─── Input material ───

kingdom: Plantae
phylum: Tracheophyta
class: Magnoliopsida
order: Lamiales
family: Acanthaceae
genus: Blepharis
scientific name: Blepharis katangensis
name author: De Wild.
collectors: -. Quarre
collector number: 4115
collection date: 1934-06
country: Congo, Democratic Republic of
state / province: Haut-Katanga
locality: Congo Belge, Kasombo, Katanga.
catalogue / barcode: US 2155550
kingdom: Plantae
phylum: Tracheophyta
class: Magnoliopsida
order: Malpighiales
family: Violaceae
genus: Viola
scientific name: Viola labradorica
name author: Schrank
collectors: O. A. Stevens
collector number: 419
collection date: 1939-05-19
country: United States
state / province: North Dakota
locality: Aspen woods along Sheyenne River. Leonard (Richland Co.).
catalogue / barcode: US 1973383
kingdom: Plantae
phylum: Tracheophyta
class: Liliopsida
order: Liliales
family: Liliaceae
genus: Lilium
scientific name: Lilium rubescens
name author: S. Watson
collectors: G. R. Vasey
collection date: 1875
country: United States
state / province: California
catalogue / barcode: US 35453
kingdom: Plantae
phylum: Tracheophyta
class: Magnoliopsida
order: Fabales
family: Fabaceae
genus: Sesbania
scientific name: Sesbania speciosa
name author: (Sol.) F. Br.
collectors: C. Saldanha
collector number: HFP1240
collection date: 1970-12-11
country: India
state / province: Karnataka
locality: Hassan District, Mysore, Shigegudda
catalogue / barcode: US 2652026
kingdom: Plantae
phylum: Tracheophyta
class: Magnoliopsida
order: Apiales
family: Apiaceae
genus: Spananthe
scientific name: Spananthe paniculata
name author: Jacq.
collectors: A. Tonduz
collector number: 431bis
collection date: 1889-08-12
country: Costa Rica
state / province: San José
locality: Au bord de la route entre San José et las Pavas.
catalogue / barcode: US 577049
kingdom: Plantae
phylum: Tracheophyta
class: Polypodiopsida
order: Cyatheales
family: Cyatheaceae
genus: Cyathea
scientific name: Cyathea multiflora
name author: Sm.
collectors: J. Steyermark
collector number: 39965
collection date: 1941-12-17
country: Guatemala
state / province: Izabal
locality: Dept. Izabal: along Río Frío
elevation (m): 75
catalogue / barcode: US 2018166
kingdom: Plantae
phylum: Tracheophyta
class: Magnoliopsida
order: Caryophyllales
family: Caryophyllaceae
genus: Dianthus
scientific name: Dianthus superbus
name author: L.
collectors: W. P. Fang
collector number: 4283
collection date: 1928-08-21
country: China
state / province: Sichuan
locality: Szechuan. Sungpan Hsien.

───

_Instruction_. Could you transcribe every line of all the items above, character for character?

_Correct output_.
kingdom: Plantae
phylum: Tracheophyta
class: Magnoliopsida
order: Lamiales
family: Acanthaceae
genus: Blepharis
scientific name: Blepharis katangensis
name author: De Wild.
collectors: -. Quarre
collector number: 4115
collection date: 1934-06
country: Congo, Democratic Republic of
state / province: Haut-Katanga
locality: Congo Belge, Kasombo, Katanga.
catalogue / barcode: US 2155550
kingdom: Plantae
phylum: Tracheophyta
class: Magnoliopsida
order: Malpighiales
family: Violaceae
genus: Viola
scientific name: Viola labradorica
name author: Schrank
collectors: O. A. Stevens
collector number: 419
collection date: 1939-05-19
country: United States
state / province: North Dakota
locality: Aspen woods along Sheyenne River. Leonard (Richland Co.).
catalogue / barcode: US 1973383
kingdom: Plantae
phylum: Tracheophyta
class: Liliopsida
order: Liliales
family: Liliaceae
genus: Lilium
scientific name: Lilium rubescens
name author: S. Watson
collectors: G. R. Vasey
collection date: 1875
country: United States
state / province: California
catalogue / barcode: US 35453
kingdom: Plantae
phylum: Tracheophyta
class: Magnoliopsida
order: Fabales
family: Fabaceae
genus: Sesbania
scientific name: Sesbania speciosa
name author: (Sol.) F. Br.
collectors: C. Saldanha
collector number: HFP1240
collection date: 1970-12-11
country: India
state / province: Karnataka
locality: Hassan District, Mysore, Shigegudda
catalogue / barcode: US 2652026
kingdom: Plantae
phylum: Tracheophyta
class: Magnoliopsida
order: Apiales
family: Apiaceae
genus: Spananthe
scientific name: Spananthe paniculata
name author: Jacq.
collectors: A. Tonduz
collector number: 431bis
collection date: 1889-08-12
country: Costa Rica
state / province: San José
locality: Au bord de la route entre San José et las Pavas.
catalogue / barcode: US 577049
kingdom: Plantae
phylum: Tracheophyta
class: Polypodiopsida
order: Cyatheales
family: Cyatheaceae
genus: Cyathea
scientific name: Cyathea multiflora
name author: Sm.
collectors: J. Steyermark
collector number: 39965
collection date: 1941-12-17
country: Guatemala
state / province: Izabal
locality: Dept. Izabal: along Río Frío
elevation (m): 75
catalogue / barcode: US 2018166
kingdom: Plantae
phylum: Tracheophyta
class: Magnoliopsida
order: Caryophyllales
family: Caryophyllaceae
genus: Dianthus
scientific name: Dianthus superbus
name author: L.
collectors: W. P. Fang
collector number: 4283
collection date: 1928-08-21
country: China
state / province: Sichuan
locality: Szechuan. Sungpan Hsien.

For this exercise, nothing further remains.